● **DATA SECTION**:
+ + +
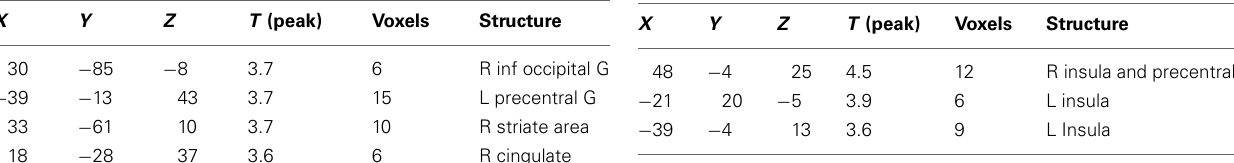
Table 4 | Brain activation due to ambroxan within a mixture in ambroxan sensitive subjects; contrast: SEN: MIX + AMB vs. MIX (masked ALL vs. CON) ( p < 0 . 001; uncorrected).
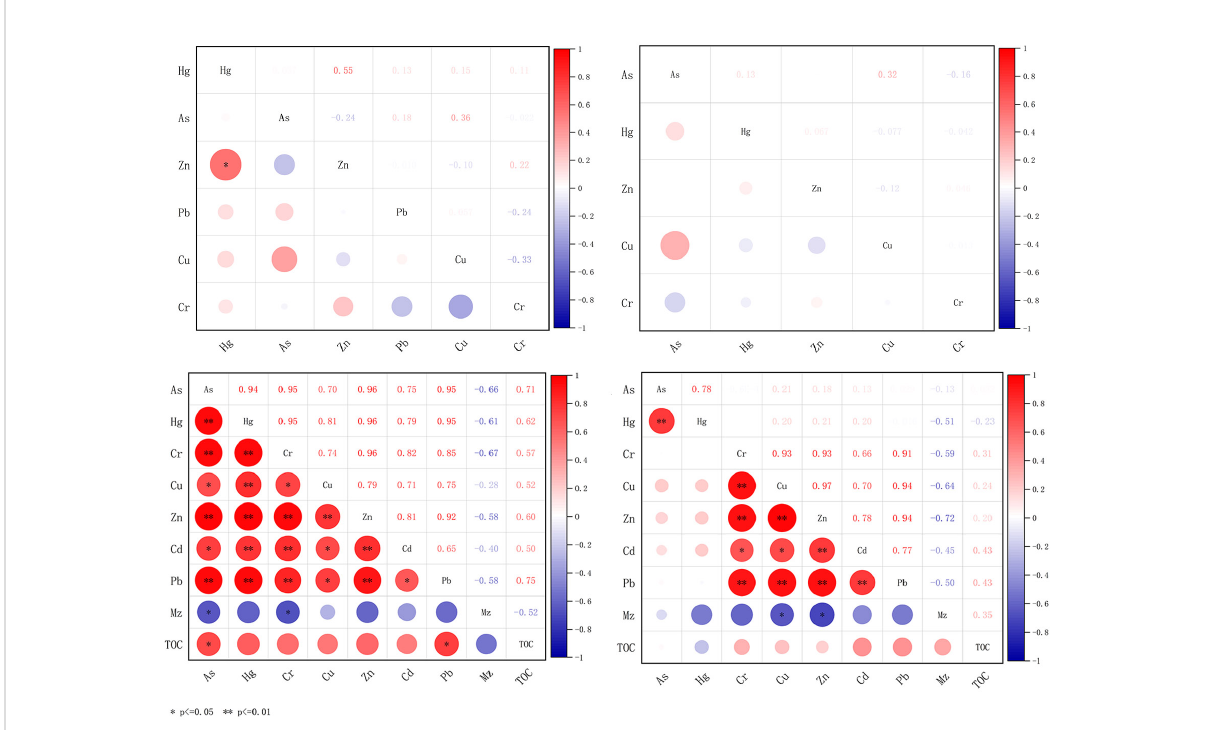
FIGURE 7 Correlation Analysis of Metal Elements in Seawater and Sediment of Daya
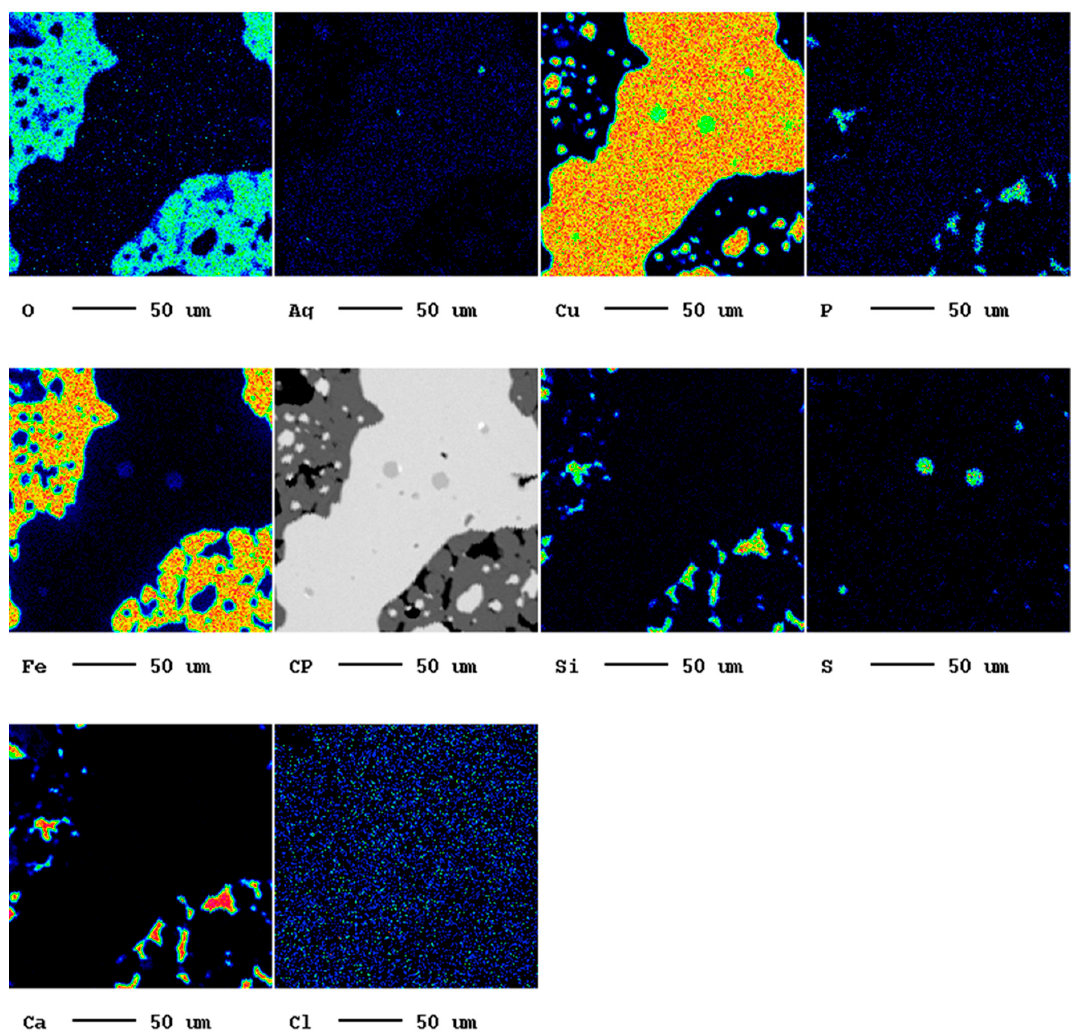
Figure 9. Elemental mappings of the same observed area the thermally treated abrasion product of sample A.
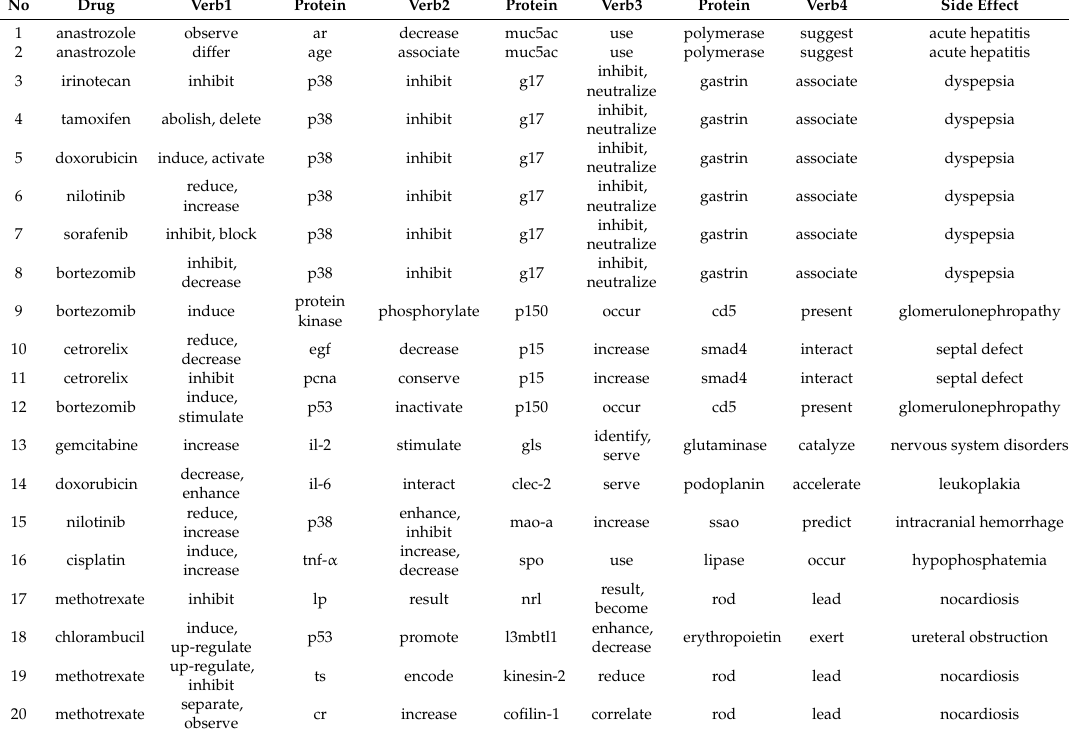
Table 4. List of top 20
+ + +
● **ASSIGNMENT**: Excluding pictures, print all lines above exactly.

● **RESPONSE AREA**:
Table 4 | Brain activation due to ambroxan within a mixture in ambroxan sensitive subjects; contrast: SEN: MIX + AMB vs. MIX (masked ALL vs. CON) ( p < 0 . 001; uncorrected).
FIGURE 7 Correlation Analysis of Metal Elements in Seawater and Sediment of Daya
Figure 9. Elemental mappings of the same observed area the thermally treated abrasion product of sample A.
Table 4. List of top 20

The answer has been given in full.